Removing either the "tlnamespace" term or either of the titles eliminates the error.

Expected result:

<?xml version="1.0" encoding="utf-8"?><api><query><pages><page pageid="9945938" ns="2" title="User:Carnildo/sandbox3" /><page pageid="16027416" ns="2" title="User:Carnildo/sandbox6"><templates><tl ns="10" title="Template:Administrators&#039; noticeboard navbox" /><tl ns="10" title="Template:Archiveline" /><tl ns="10" title="Template:Editabuselinks" /><tl ns="10" title="Template:Nowrap" /><tl ns="10" title="Template:Nowrap begin" /><tl ns="10" title="Template:Nowrap end" /><tl ns="10" title="Template:Purge" /><tl ns="10" title="Template:Shortcut" /><tl ns="10" title="Template:Tnavbar" /><tl ns="10" title="Template:•w" /><tl ns="10" title="Template:•wrap" /></templates></page></pages></query></api>

Actual result:

504 Gateway Timeout


Version: unspecified
Severity: normal

Details

Reference
bz14102

Event Timeline

bzimport raised the priority of this task from to Medium.Nov 21 2014, 10:08 PM
bzimport set Reference to bz14102.

Looks like this should be fast, not sure why it is slow.

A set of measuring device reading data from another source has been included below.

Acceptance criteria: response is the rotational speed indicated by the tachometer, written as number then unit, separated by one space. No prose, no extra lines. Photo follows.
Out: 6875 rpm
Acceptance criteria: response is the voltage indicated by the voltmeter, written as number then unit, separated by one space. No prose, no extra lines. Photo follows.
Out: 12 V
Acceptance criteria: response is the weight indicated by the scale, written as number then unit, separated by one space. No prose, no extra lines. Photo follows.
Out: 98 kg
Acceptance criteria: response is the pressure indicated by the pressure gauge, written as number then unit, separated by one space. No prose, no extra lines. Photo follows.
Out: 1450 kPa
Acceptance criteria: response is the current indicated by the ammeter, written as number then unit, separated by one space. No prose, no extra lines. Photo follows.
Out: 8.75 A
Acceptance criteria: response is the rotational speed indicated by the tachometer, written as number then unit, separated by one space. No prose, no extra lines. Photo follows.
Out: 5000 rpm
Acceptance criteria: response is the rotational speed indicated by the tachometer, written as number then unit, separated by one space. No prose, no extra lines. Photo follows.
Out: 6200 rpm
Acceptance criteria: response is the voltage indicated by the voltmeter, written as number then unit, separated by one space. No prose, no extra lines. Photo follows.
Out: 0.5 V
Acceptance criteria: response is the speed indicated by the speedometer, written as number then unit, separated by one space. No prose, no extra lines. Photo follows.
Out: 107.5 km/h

Maybe this is another insane index choice, it may be scanning the (namespace, title, from) index and filesorting...

Not having this doing the query on TS

It's using the correct index, it just doesn't like it when you do:

SELECT stuff FROM templatelinks WHERE tl_title IN ('98', '107) AND tl_namespace=0 ORDER BY tl_from, tl_namespace, tl_title

It doesn't like the fact that you're sorting by tl_namespace while it's a constant in the WHERE clause. Dropping tl_namespace from the ORDER BY (it's pointless anyway) fixes that. The same happens for tl_title when there's only one title.

Fixed in r34720

(In reply to comment #4)

It's using the correct index, it just doesn't like it when you do:

SELECT stuff FROM templatelinks WHERE tl_title IN ('98', '107) AND
tl_namespace=0 ORDER BY tl_from, tl_namespace, tl_title

It doesn't like the fact that you're sorting by tl_namespace while it's a
constant in the WHERE clause. Dropping tl_namespace from the ORDER BY (it's
pointless anyway) fixes that. The same happens for tl_title when there's only
one title.

Fixed in r34720

If you say X = 'a' and sort by X,Y that shouldn't go that slow, unless there is a bug. Also, I did the two part query on TS myself, and it was fast (only like 9 results). If it was using the right index, it should be fast. The query took like an hour according to profiling, which strongly suggests wrong index usage. I hope the ORDER BY tweak avoids that perhaps.

"If you say X = 'a' and sort by X,Y that shouldn't go that slow". Of course, I meant to also say "in comparison to sorting by Y only".

(In reply to comment #5)

If you say X = 'a' and sort by X,Y that shouldn't go that slow, unless there is
a bug. Also, I did the two part query on TS myself, and it was fast (only like
9 results). If it was using the right index, it should be fast. The query took
like an hour according to profiling, which strongly suggests wrong index usage.
I hope the ORDER BY tweak avoids that perhaps.

I know that. Anyway, MySQL behaves very stupidly and insists on filesorting when it encounters pl_namespace twice. According to my EXPLAINs, WHERE pl_namespace=0 ORDER BY pl_from, pl_namespace, pl_title filesorts, but omitting pl_namespace from the ORDER BY doesn't. The right index (pl_from, pl_namespace, pl_title) is automatically picked. If this query still has issues after the server sync, we probably need to force the index.

Even if all it was doing was using the pl_from part of the right index, doing a WHERE and a filesort, it should still be fast since it was only for those two pages, and they didn't seem to have any huge link lists. I'm still inclined that it was doing the wrong index in this case, as nothing else seems to explain the slowness.

I'll add a FORCE INDEX just to be sure.